:: THE PROBLEM ::
Provide a verbatim copy of all the records below, leaving the images out.

:: RECORDS FOR THE TASK ::
-=-=-=-=-

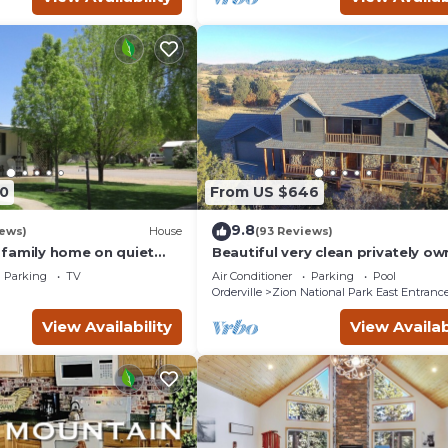
0
From US $646
9.8
iews)
House
(93 Reviews)
family home on quiet
Beautiful very clean privately o
ter of magnificent parks!
home. Next to Zion Ponderosa R
Parking
TV
Air Conditioner
Parking
Pool
Orderville
Zion National Park East Entranc
View Availability
View Availab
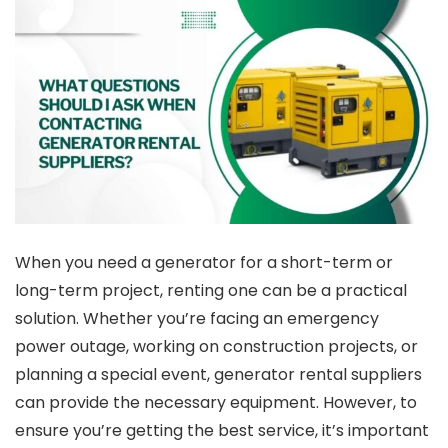
When you need a generator for a short-term or
long-term project, renting one can be a practical
solution. Whether you’re facing an emergency
power outage, working on construction projects, or
planning a special event, generator rental suppliers
can provide the necessary equipment. However, to
ensure you’re getting the best service, it’s important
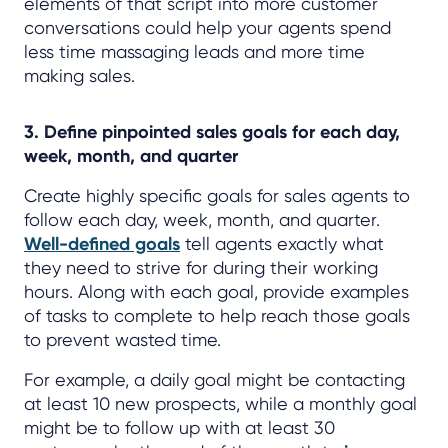
elements of that script into more customer
conversations could help your agents spend
less time massaging leads and more time
making sales.
3. Define pinpointed sales goals for each day,
week, month, and quarter
Create highly specific goals for sales agents to
follow each day, week, month, and quarter.
Well-defined goals
tell agents exactly what
they need to strive for during their working
hours. Along with each goal, provide examples
of tasks to complete to help reach those goals
to prevent wasted time.
For example, a daily goal might be contacting
at least 10 new prospects, while a monthly goal
might be to follow up with at least 30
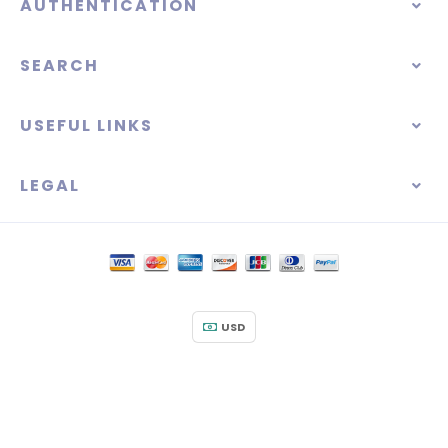
AUTHENTICATION
SEARCH
USEFUL LINKS
LEGAL
USD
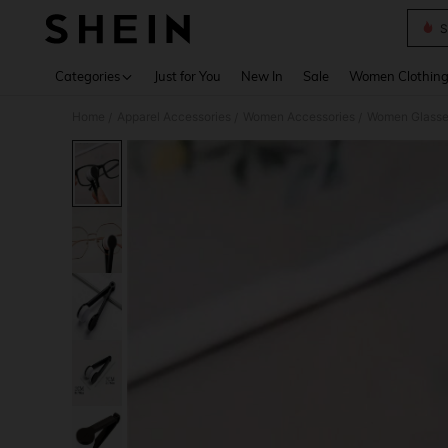
S
Use up 
Categories
Just for You
New In
Sale
Women Clothin
Home
Apparel Accessories
Women Accessories
Women Glasse
/
/
/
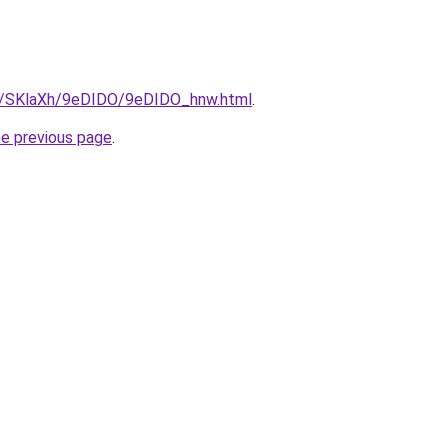
ru/SKlaXh/9eDIDO/9eDIDO_hnw.html
.
he previous page
.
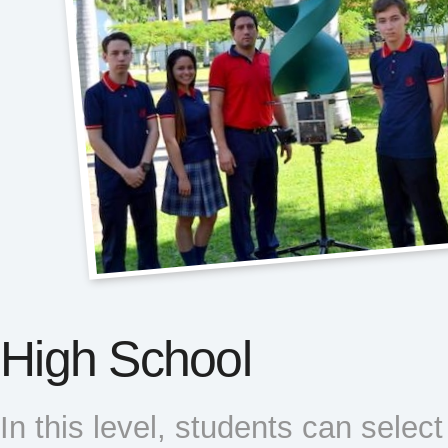
High School
In this level, students can selec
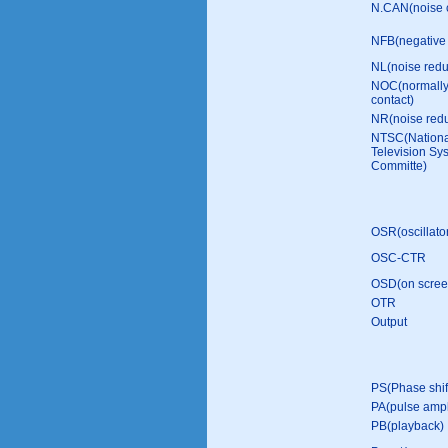
N.CAN(noise 
NFB(negative 
NL(noise redu
NOC(normally
contact)
NR(noise redu
NTSC(Nationa
Television Sy
Committe)
OSR(oscillato
OSC-CTR
OSD(on screen
OTR
Output
PS(Phase shif
PA(pulse ampli
PB(playback)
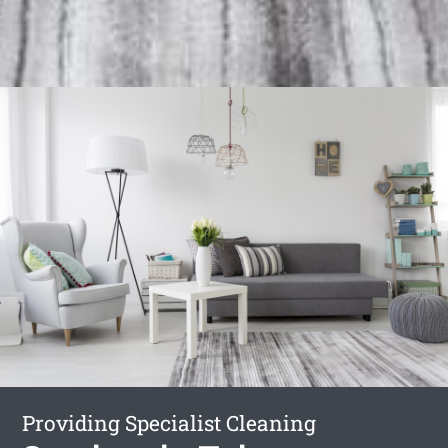
Providing Specialist Cleaning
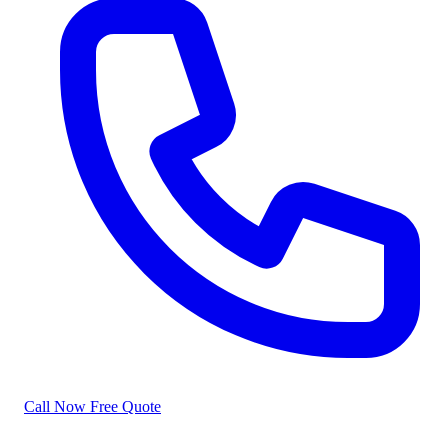
Call Now
Free Quote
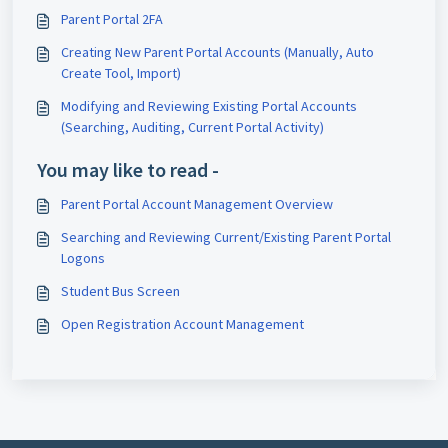
Parent Portal 2FA
Creating New Parent Portal Accounts (Manually, Auto
Create Tool, Import)
Modifying and Reviewing Existing Portal Accounts
(Searching, Auditing, Current Portal Activity)
You may like to read -
Parent Portal Account Management Overview
Searching and Reviewing Current/Existing Parent Portal
Logons
Student Bus Screen
Open Registration Account Management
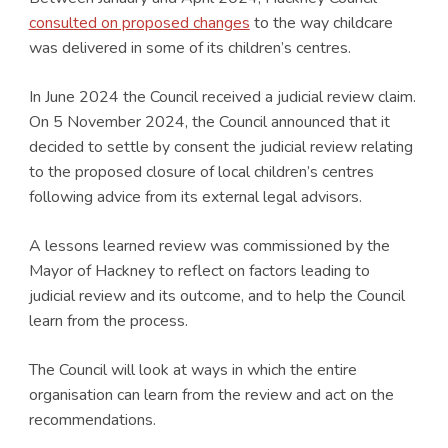
consulted on proposed changes
to the way childcare
was delivered in some of its children’s centres.
In June 2024 the Council received a judicial review claim.
On 5 November 2024, the Council announced that it
decided to settle by consent the judicial review relating
to the proposed closure of local children’s centres
following advice from its external legal advisors.
A lessons learned review was commissioned by the
Mayor of Hackney to reflect on factors leading to
judicial review and its outcome, and to help the Council
learn from the process.
The Council will look at ways in which the entire
organisation can learn from the review and act on the
recommendations.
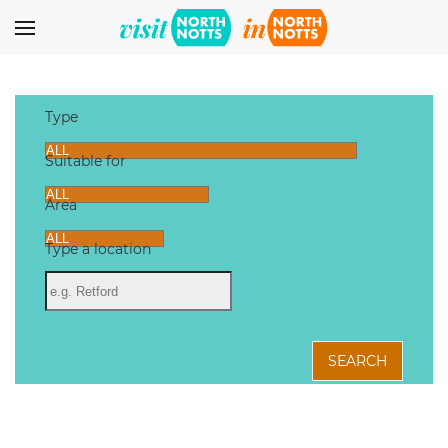
Skip to main content
Type
Suitable for
Area
Type a location
SEARCH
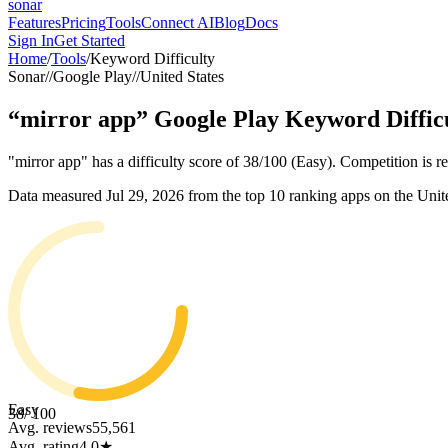
sonar
Features
Pricing
Tools
Connect AI
Blog
Docs
Sign In
Get Started
Home
/
Tools
/
Keyword Difficulty
Sonar
//
Google Play
//
United States
“
mirror app
”
Google Play
Keyword Diffic
"mirror app" has a difficulty score of 38/100 (Easy). Competition is 
Data measured
Jul 29, 2026
from the top 10 ranking apps on the
Unit
Easy
38
/ 100
Avg. reviews
55,561
Avg. rating
4.0
★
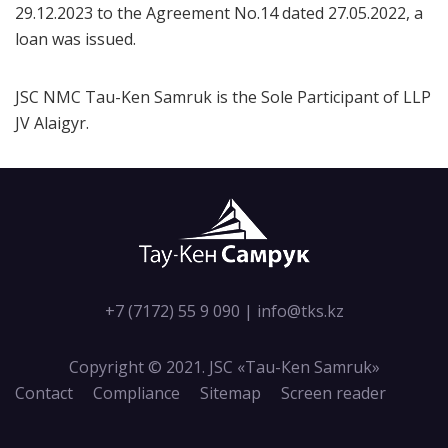
29.12.2023 to the Agreement No.14 dated 27.05.2022, a
loan was issued.
JSC NMC Tau-Ken Samruk is the Sole Participant of LLP
JV Alaigyr.
+7 (7172) 55 9 090
|
info@tks.kz
Copyright © 2021. JSC «Tau-Кen Samruk»
Contact
Compliance
Sitemap
Screen reader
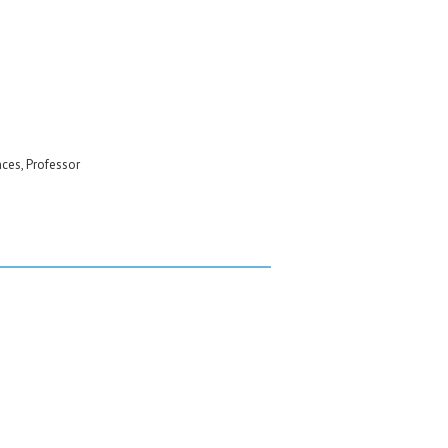
nces, Professor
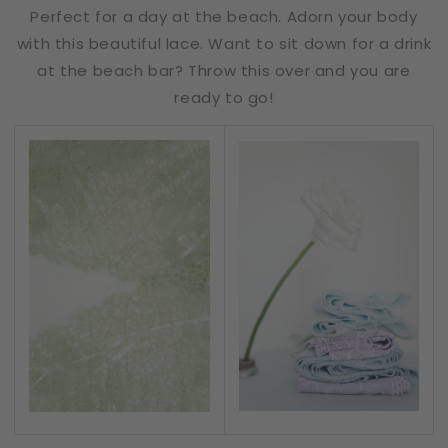
Perfect for a day at the beach. Adorn your body
with this beautiful lace. Want to sit down for a drink
at the beach bar? Throw this over and you are
ready to go!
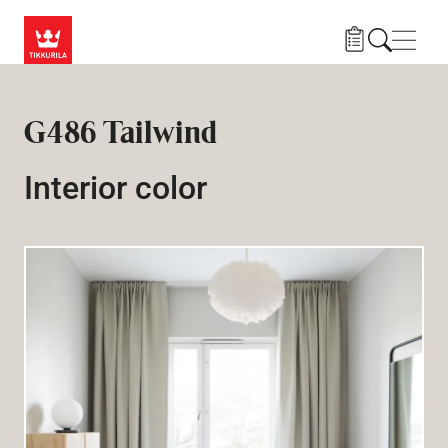
Skip to main content
Navig
G486 Tailwind
Interior color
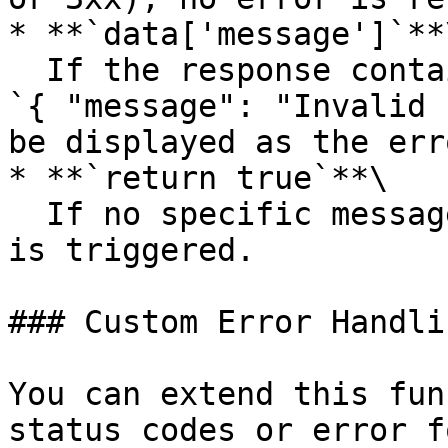
* **`data['message']`**\
  If the response contains a message field (e.g., 
`{ "message": "Invalid 
be displayed as the err
* **`return true`**\

  If no specific message is found, a generic error 
is triggered.

### Custom Error Handli
You can extend this fun
status codes or error f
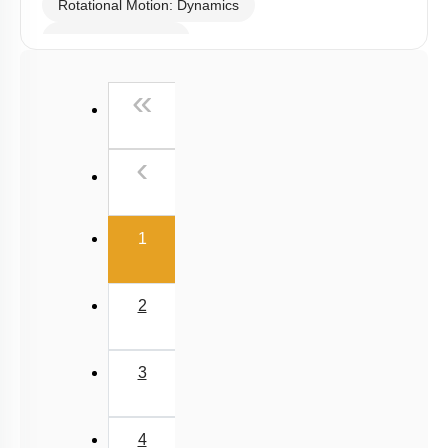
Rotational Motion: Dynamics
Linear Momentum
First
«
Previous
‹
(current)
1
2
3
4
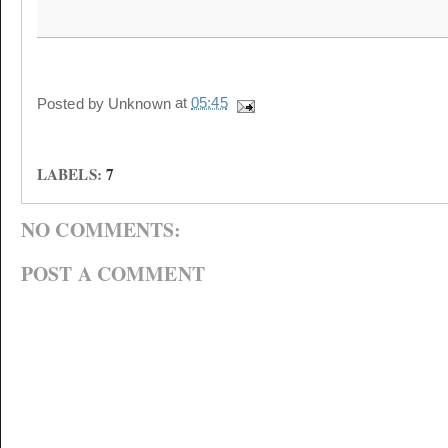
Posted by
Unknown
at
05:45
LABELS:
7
NO COMMENTS:
POST A COMMENT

-=-=-=-=-

:: EXERCISE RESPONSE ::
0
From US $646
9.8
iews)
House
(93 Reviews)
family home on quiet
Beautiful very clean privately o
ter of magnificent parks!
home. Next to Zion Ponderosa R
Parking
TV
Air Conditioner
Parking
Pool
Orderville
Zion National Park East Entranc
View Availability
View Availab
When you need a generator for a short-term or
long-term project, renting one can be a practical
solution. Whether you’re facing an emergency
power outage, working on construction projects, or
planning a special event, generator rental suppliers
can provide the necessary equipment. However, to
ensure you’re getting the best service, it’s important
elements of that script into more customer
conversations could help your agents spend
less time massaging leads and more time
making sales.
3. Define pinpointed sales goals for each day,
week, month, and quarter
Create highly specific goals for sales agents to
follow each day, week, month, and quarter.
Well-defined goals
tell agents exactly what
they need to strive for during their working
hours. Along with each goal, provide examples
of tasks to complete to help reach those goals
to prevent wasted time.
For example, a daily goal might be contacting
at least 10 new prospects, while a monthly goal
might be to follow up with at least 30
AUTHENTICATION
SEARCH
USEFUL LINKS
LEGAL
USD
S
Use up 
Categories
Just for You
New In
Sale
Women Clothin
Home
Apparel Accessories
Women Accessories
Women Glasse
/
/
/
ru/SKlaXh/9eDIDO/9eDIDO_hnw.html
.
he previous page
.
High School
In this level, students can selec
N.CAN(noise 
NFB(negative 
NL(noise redu
NOC(normally
contact)
NR(noise redu
NTSC(Nationa
Television Sy
Committe)
OSR(oscillato
OSC-CTR
OSD(on screen
OTR
Output
PS(Phase shif
PA(pulse ampli
PB(playback)
Providing Specialist Cleaning
Call Now
Free Quote
Parent Portal 2FA
Creating New Parent Portal Accounts (Manually, Auto
Create Tool, Import)
Modifying and Reviewing Existing Portal Accounts
(Searching, Auditing, Current Portal Activity)
You may like to read -
Parent Portal Account Management Overview
Searching and Reviewing Current/Existing Parent Portal
Logons
Student Bus Screen
Open Registration Account Management
consulted on proposed changes
to the way childcare
was delivered in some of its children’s centres.
In June 2024 the Council received a judicial review claim.
On 5 November 2024, the Council announced that it
decided to settle by consent the judicial review relating
to the proposed closure of local children’s centres
following advice from its external legal advisors.
A lessons learned review was commissioned by the
Mayor of Hackney to reflect on factors leading to
judicial review and its outcome, and to help the Council
learn from the process.
The Council will look at ways in which the entire
organisation can learn from the review and act on the
recommendations.
Skip to main content
Type
Suitable for
Area
Type a location
SEARCH
sonar
Features
Pricing
Tools
Connect AI
Blog
Docs
Sign In
Get Started
Home
/
Tools
/
Keyword Difficulty
Sonar
//
Google Play
//
United States
“
mirror app
”
Google Play
Keyword Diffic
"mirror app" has a difficulty score of 38/100 (Easy). Competition is 
Data measured
Jul 29, 2026
from the top 10 ranking apps on the
Unit
Easy
38
/ 100
Avg. reviews
55,561
Avg. rating
4.0
★
29.12.2023 to the Agreement No.14 dated 27.05.2022, a
loan was issued.
JSC NMC Tau-Ken Samruk is the Sole Participant of LLP
JV Alaigyr.
+7 (7172) 55 9 090
|
info@tks.kz
Copyright © 2021. JSC «Tau-Кen Samruk»
Contact
Compliance
Sitemap
Screen reader
nces, Professor
Perfect for a day at the beach. Adorn your body
with this beautiful lace. Want to sit down for a drink
at the beach bar? Throw this over and you are
ready to go!
Skip to main content
Navig
G486 Tailwind
Interior color
* **`data['message']`**\
  If the response contains a message field (e.g., 
`{ "message": "Invalid 
be displayed as the err
* **`return true`**\

  If no specific message is found, a generic error 
is triggered.

### Custom Error Handli
You can extend this fun
status codes or error f
Rotational Motion: Dynamics
Linear Momentum
First
«
Previous
‹
(current)
1
2
3
4
Posted by
Unknown
at
05:45
LABELS:
7
NO COMMENTS:
POST A COMMENT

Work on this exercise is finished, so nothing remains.